Problem
Extract, from the records beneath this instruction, each line that contains the word "vond".
***
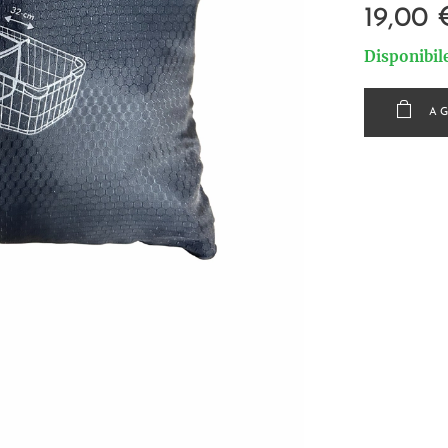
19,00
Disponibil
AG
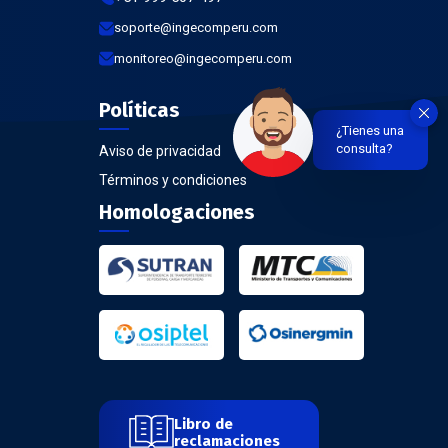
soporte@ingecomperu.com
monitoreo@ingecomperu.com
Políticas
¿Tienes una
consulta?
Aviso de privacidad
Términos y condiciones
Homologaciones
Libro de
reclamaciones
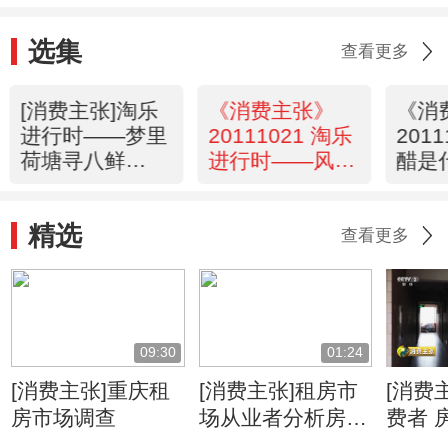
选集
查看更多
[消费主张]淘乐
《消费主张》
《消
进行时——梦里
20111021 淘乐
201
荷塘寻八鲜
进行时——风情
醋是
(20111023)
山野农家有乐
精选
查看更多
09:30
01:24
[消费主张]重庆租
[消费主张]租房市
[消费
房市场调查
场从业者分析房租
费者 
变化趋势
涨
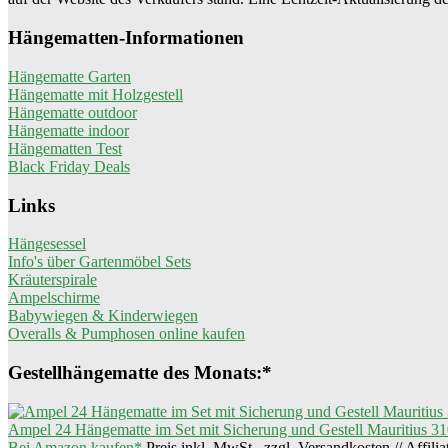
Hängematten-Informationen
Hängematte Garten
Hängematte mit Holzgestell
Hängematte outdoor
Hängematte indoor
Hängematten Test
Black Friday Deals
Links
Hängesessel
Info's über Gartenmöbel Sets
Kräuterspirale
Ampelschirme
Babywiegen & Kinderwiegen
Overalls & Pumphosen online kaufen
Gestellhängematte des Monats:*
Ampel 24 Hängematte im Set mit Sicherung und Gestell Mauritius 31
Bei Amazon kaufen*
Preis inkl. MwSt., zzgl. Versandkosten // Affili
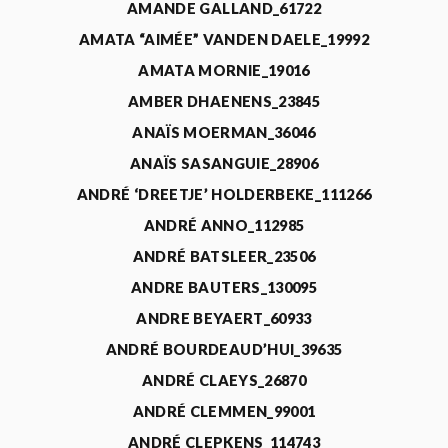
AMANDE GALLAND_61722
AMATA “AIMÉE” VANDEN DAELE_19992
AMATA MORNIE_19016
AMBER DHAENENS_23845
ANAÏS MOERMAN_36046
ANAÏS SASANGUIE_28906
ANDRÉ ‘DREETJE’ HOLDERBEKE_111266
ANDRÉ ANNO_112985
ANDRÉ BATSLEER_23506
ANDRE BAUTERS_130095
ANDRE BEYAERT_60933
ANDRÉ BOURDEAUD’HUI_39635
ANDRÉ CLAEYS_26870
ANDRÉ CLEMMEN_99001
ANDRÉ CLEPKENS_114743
***
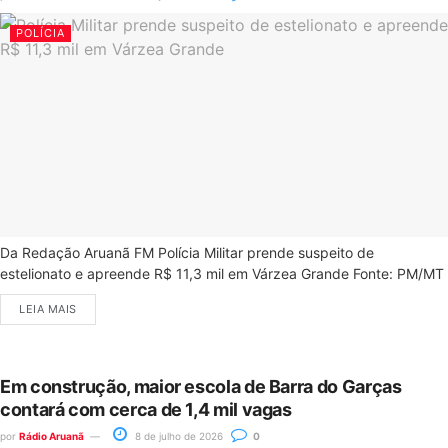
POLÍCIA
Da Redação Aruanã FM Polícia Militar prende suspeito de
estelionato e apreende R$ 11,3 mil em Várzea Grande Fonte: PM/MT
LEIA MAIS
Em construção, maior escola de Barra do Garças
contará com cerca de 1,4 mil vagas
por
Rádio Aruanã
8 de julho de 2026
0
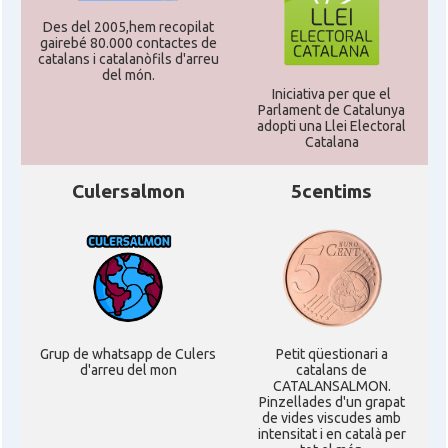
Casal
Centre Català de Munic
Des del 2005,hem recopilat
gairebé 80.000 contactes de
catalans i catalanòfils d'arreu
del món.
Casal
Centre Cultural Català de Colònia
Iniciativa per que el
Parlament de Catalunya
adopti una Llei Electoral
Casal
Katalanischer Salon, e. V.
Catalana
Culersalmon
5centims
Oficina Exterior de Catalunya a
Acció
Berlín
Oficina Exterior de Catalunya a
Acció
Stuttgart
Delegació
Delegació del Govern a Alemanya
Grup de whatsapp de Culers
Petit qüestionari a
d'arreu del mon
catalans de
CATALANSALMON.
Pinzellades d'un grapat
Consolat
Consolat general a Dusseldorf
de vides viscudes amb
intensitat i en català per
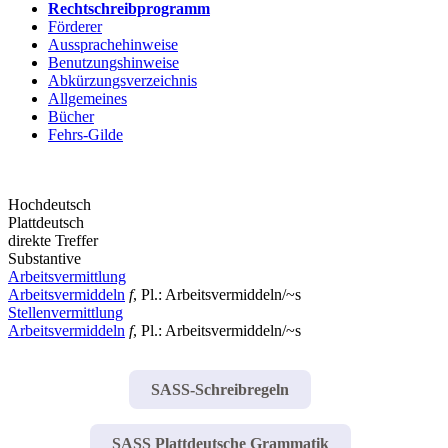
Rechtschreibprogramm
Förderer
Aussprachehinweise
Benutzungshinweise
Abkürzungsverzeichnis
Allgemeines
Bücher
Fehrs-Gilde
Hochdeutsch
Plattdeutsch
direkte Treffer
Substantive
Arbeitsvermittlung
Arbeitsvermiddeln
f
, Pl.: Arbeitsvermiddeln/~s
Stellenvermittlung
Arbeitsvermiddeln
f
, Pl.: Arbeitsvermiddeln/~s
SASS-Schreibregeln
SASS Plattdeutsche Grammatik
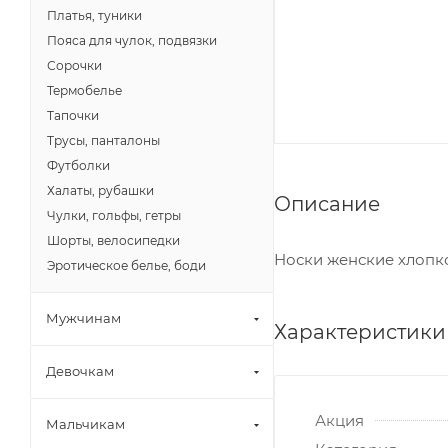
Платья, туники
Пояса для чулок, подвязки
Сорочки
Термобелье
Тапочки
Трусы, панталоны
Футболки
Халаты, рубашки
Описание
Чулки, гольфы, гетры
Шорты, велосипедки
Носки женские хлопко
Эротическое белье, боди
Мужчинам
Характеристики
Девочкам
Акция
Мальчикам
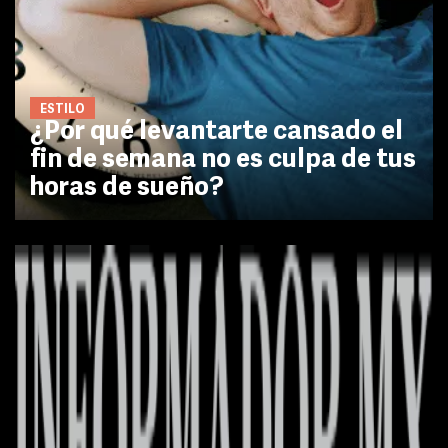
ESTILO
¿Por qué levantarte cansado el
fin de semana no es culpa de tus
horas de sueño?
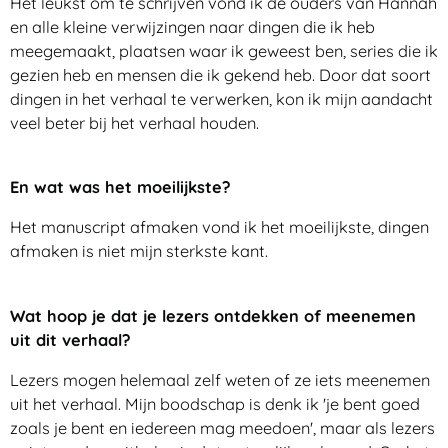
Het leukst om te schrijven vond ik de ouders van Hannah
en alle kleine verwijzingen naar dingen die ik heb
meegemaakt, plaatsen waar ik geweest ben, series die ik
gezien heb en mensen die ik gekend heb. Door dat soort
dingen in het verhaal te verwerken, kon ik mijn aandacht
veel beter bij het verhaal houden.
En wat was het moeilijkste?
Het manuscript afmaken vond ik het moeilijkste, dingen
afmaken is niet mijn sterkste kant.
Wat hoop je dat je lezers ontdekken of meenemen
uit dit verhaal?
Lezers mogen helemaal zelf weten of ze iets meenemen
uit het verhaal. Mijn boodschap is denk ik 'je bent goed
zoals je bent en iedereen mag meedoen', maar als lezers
***
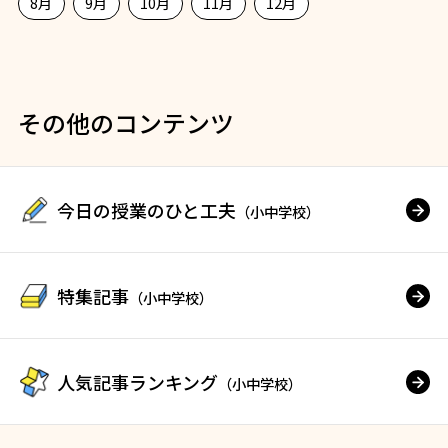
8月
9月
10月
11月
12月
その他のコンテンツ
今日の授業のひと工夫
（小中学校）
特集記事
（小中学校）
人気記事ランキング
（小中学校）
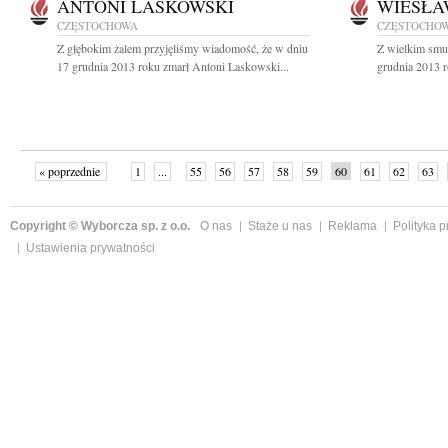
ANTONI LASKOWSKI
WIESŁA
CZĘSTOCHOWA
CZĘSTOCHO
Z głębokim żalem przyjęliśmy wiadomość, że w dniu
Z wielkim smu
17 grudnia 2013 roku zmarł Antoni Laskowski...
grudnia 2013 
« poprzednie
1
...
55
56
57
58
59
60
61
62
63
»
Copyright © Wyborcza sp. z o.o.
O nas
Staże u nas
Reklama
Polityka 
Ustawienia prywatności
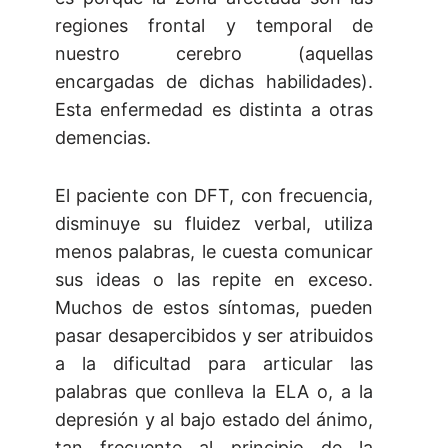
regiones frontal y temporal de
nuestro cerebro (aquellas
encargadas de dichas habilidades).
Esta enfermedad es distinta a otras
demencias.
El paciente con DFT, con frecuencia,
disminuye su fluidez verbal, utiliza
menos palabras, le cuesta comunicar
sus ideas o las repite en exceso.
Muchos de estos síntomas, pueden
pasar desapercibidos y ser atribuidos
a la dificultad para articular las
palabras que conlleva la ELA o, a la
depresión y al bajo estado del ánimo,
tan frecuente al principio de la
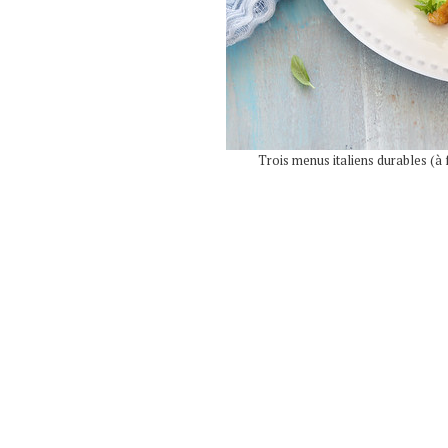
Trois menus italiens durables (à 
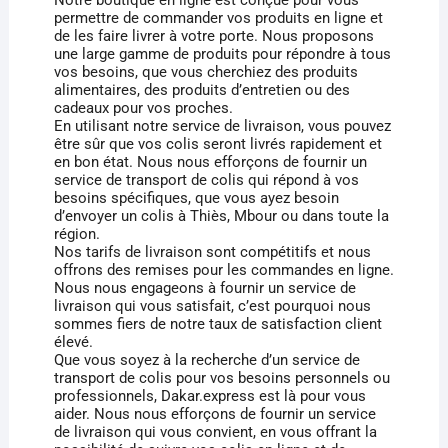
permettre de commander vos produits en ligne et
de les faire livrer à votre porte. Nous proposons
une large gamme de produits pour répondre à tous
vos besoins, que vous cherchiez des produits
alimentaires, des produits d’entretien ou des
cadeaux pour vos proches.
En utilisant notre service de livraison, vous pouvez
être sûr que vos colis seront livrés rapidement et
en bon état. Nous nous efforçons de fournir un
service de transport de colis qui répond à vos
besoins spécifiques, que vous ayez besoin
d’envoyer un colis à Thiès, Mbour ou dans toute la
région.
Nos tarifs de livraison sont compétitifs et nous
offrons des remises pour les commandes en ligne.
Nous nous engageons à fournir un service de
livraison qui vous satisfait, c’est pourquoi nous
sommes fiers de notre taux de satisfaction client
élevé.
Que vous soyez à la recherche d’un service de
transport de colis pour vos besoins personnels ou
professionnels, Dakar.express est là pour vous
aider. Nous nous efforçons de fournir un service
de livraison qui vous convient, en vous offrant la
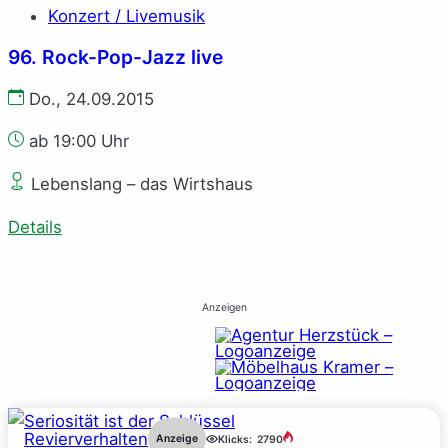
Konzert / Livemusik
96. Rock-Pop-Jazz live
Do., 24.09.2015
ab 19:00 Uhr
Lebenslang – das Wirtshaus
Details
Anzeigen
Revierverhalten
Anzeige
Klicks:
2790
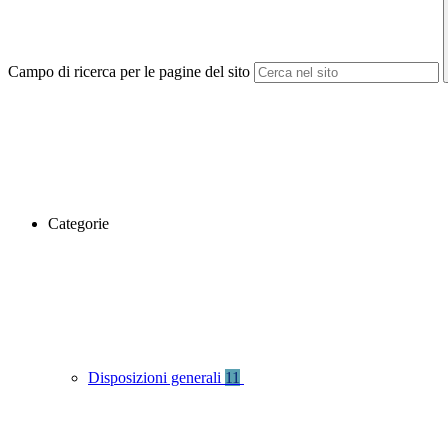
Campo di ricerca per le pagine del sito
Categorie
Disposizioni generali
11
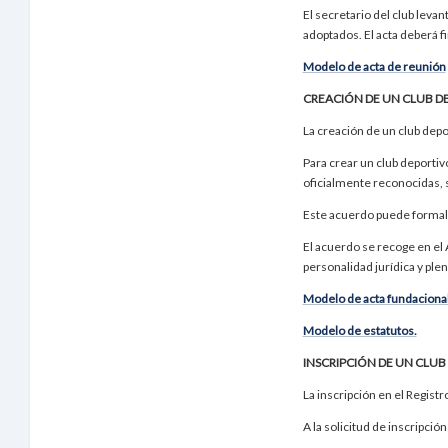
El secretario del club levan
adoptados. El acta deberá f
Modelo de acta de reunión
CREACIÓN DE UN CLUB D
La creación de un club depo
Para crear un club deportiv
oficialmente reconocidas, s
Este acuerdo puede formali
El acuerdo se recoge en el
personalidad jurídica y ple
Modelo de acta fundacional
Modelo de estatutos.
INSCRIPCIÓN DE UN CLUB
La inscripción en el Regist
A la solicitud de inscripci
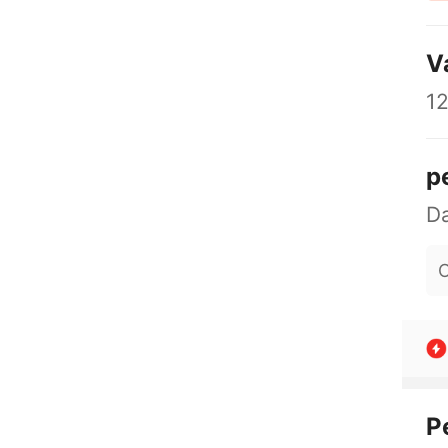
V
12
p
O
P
***
Reply
Het leukst om te schrijven vond ik de ouders van Hannah
Het manuscript afmaken vond ik het moeilijkste, dingen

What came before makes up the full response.